See SoN-2014-Projects for project descriptions.
Contents
- Reconstruction
- Benchmarking and Visualizing HTMs
- Image Interpretation
- Insights into the CLA
- Spatial Pooler OCR
- Simple AI for Games
- Epilepsy Seizure Prediction
Reconstruction
- Students:
- Brendan Berman (United States)
- Ross Story
- Mentor: Marek Otahal
Repository
https://github.com/Random-Word/nupic
Progress
In the first week I laid out the test script for reconstruction and assessed how much of the required functionality was already present. Only one function — the SP function for conversion from an SDR to an encoder bit string — was missing, and that’s where I ended up stalled.
Completion
Completion of the project shouldn’t be a problem if I find time to properly work out the best way to go backwards at that step. Once that’s complete reconstruction will work and the final step will be finding out where in the source the other evaluation metrics are and including it with the rest, plus adding any relevant unit tests. I might also include a standardized function in each encoder with a properly chosen distance metric for computing error values appropriate to the input type.
Blockers
The only issue preventing progress is the aforementioned puzzle. I just need to find the time to solve it.

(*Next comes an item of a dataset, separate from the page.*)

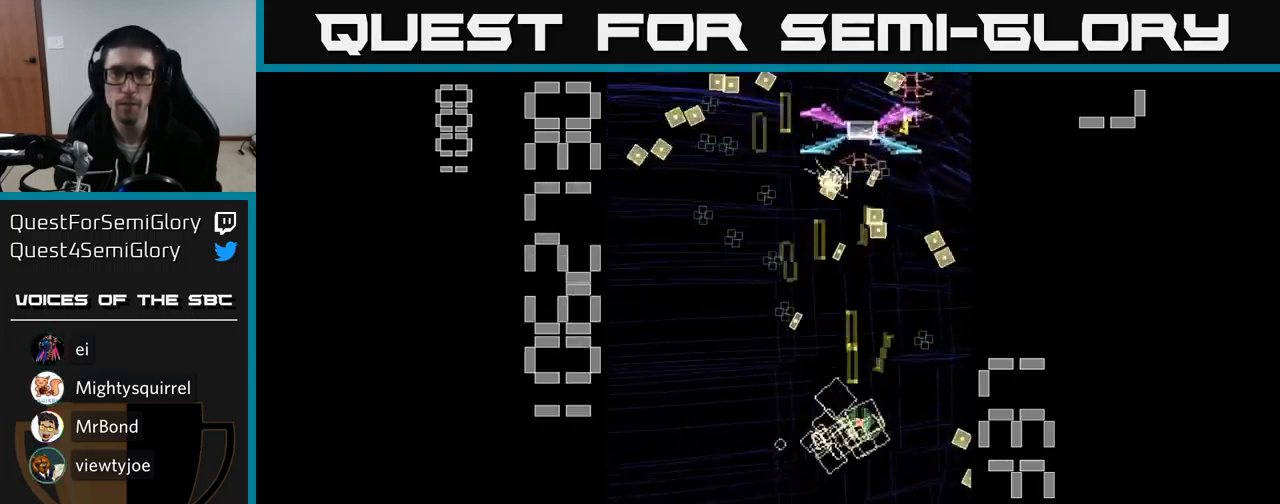
{"buttons": ["A", "DPAD_LEFT"], "events": [[50, "X", "up"], [83, "DPAD_UP", "up"], [100, "DPAD_RIGHT", "down"], [150, "DPAD_DOWN", "down"], [167, "DPAD_RIGHT", "up"], [333, "DPAD_RIGHT", "down"], [366, "DPAD_DOWN", "up"], [399, "DPAD_RIGHT", "up"], [433, "DPAD_LEFT", "down"]]}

Benchmarking and Visualizing HTMs
Full Title: Benchmarking and Visualizing HTMs in JS on MNIST dataset by exploring hyper-parameter space
- Student: Curtis SerVaas (United States)
- Mentor: Ian Danforth
NO MID-TERM REPORT RECEIVED FROM STUDENT OR MENTOR. |
Image Interpretation
- Student: Steven Karapetyan (USA)
- Mentor: Fergal Byrne
NO MID-TERM REPORT RECEIVED FROM STUDENT OR MENTOR. |
Insights Into The CLA
- Student: Ruaridh O’Donnell (Scotland, UK)
- Mentor: Chetan Surpur
Project File Locations
The documentation for the project will be hosted on github as well (in the attached wiki or through IPython notebooks).
Current Project Status
This project had a delayed start due to Ruaridh being busy with exams but currently it is underway. It’s still in its early stages but the plan has been refined and work is underway. The plan for the project is slightly different from the original description. The focus is now on creating a library of visualisations for use with NuPIC.

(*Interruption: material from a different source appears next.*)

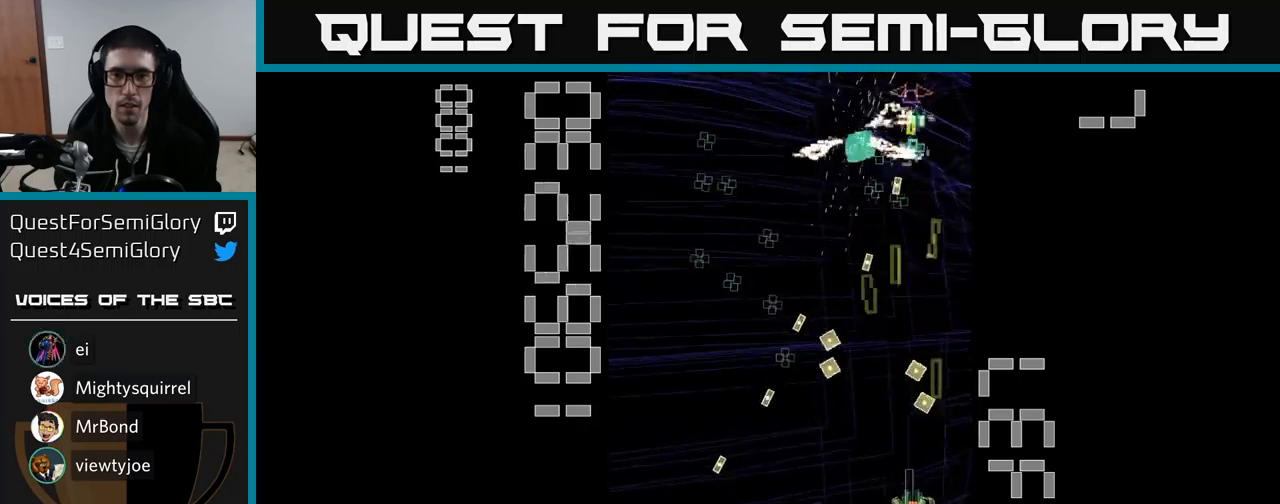
{"buttons": ["A", "DPAD_UP"], "events": [[50, "DPAD_UP", "down"], [67, "DPAD_LEFT", "up"], [100, "DPAD_RIGHT", "down"], [167, "DPAD_RIGHT", "up"], [250, "DPAD_RIGHT", "down"], [267, "DPAD_UP", "up"], [350, "DPAD_UP", "down"], [367, "DPAD_RIGHT", "up"]]}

Will Everything Be Finished In Time?
Although this project started later it should still achieve things. There is not any precise amount of work that has to be done to call the project completed. The more time there is the more visualisation can be written. So by August there should be something useful.
Barriers To Progress
Currently there are no obvious barriers to progress.
Spatial Pooler OCR
- Student: Jim Bridgewater (United States)
- Mentor: Scott Purdy
Progress
Jim recently posted his own mid-term report to the NuPIC discuss list. That includes an overview of his work so far. Jim has familiarized himself with some of what is available in NuPIC and started to get a simple vision experiment set up. He has worked very independently and picked up the work very quickly. Overall the work is very promising.
Concerns
There are a few concerns that I have raised with him previously but I don’t think they reflect any problem with progress on the core task. Specifically, the model size hasn’t reached the “SDR” level. He was working off Ian’s first SP demo that only had eight columns. The most recent report was using 62 columns, but that still isn’t enough to really achieve the properties of SDRs. Further, with only one column active at a time, the model was likely acting more as a KNN classifier.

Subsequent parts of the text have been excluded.